• _Given request_: Rewrite all of the lines that follow, swapping every "common name" for "vernacular name" and leaving everything else unchanged.
┄┄┄┄┄┄┄┄┄┄┄┄┄┄┄┄┄┄┄┄
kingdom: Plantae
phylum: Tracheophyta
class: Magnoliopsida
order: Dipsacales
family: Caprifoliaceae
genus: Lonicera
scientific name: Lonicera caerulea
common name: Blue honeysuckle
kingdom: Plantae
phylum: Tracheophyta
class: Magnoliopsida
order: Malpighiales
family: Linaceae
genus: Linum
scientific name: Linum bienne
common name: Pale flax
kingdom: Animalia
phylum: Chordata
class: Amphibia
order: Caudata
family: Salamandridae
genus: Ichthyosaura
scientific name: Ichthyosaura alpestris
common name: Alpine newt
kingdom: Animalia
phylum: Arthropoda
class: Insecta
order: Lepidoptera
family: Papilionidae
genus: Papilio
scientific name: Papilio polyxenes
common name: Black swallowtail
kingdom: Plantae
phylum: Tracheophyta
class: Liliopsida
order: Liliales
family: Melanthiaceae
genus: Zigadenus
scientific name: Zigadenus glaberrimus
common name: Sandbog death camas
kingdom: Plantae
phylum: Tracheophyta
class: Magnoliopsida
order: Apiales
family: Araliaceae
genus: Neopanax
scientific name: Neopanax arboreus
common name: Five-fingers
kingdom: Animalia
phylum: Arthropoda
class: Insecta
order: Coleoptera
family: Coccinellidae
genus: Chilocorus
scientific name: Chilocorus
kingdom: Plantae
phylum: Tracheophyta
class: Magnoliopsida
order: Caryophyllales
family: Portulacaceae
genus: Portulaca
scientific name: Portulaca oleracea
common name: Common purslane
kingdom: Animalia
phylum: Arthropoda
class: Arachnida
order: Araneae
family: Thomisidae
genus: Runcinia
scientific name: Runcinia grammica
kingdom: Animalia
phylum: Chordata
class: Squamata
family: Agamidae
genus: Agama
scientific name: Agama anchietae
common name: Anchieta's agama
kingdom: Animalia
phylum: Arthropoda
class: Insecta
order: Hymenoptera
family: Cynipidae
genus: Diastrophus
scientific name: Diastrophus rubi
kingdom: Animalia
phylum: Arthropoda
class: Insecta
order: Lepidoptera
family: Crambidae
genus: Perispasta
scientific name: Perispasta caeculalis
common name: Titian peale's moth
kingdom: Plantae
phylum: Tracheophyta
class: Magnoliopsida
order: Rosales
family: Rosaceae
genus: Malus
┄┄┄┄┄┄┄┄┄┄┄┄┄┄┄┄┄┄┄┄
• _Reply to the exercise_:
kingdom: Plantae
phylum: Tracheophyta
class: Magnoliopsida
order: Dipsacales
family: Caprifoliaceae
genus: Lonicera
scientific name: Lonicera caerulea
vernacular name: Blue honeysuckle
kingdom: Plantae
phylum: Tracheophyta
class: Magnoliopsida
order: Malpighiales
family: Linaceae
genus: Linum
scientific name: Linum bienne
vernacular name: Pale flax
kingdom: Animalia
phylum: Chordata
class: Amphibia
order: Caudata
family: Salamandridae
genus: Ichthyosaura
scientific name: Ichthyosaura alpestris
vernacular name: Alpine newt
kingdom: Animalia
phylum: Arthropoda
class: Insecta
order: Lepidoptera
family: Papilionidae
genus: Papilio
scientific name: Papilio polyxenes
vernacular name: Black swallowtail
kingdom: Plantae
phylum: Tracheophyta
class: Liliopsida
order: Liliales
family: Melanthiaceae
genus: Zigadenus
scientific name: Zigadenus glaberrimus
vernacular name: Sandbog death camas
kingdom: Plantae
phylum: Tracheophyta
class: Magnoliopsida
order: Apiales
family: Araliaceae
genus: Neopanax
scientific name: Neopanax arboreus
vernacular name: Five-fingers
kingdom: Animalia
phylum: Arthropoda
class: Insecta
order: Coleoptera
family: Coccinellidae
genus: Chilocorus
scientific name: Chilocorus
kingdom: Plantae
phylum: Tracheophyta
class: Magnoliopsida
order: Caryophyllales
family: Portulacaceae
genus: Portulaca
scientific name: Portulaca oleracea
vernacular name: Common purslane
kingdom: Animalia
phylum: Arthropoda
class: Arachnida
order: Araneae
family: Thomisidae
genus: Runcinia
scientific name: Runcinia grammica
kingdom: Animalia
phylum: Chordata
class: Squamata
family: Agamidae
genus: Agama
scientific name: Agama anchietae
vernacular name: Anchieta's agama
kingdom: Animalia
phylum: Arthropoda
class: Insecta
order: Hymenoptera
family: Cynipidae
genus: Diastrophus
scientific name: Diastrophus rubi
kingdom: Animalia
phylum: Arthropoda
class: Insecta
order: Lepidoptera
family: Crambidae
genus: Perispasta
scientific name: Perispasta caeculalis
vernacular name: Titian peale's moth
kingdom: Plantae
phylum: Tracheophyta
class: Magnoliopsida
order: Rosales
family: Rosaceae
genus: Malus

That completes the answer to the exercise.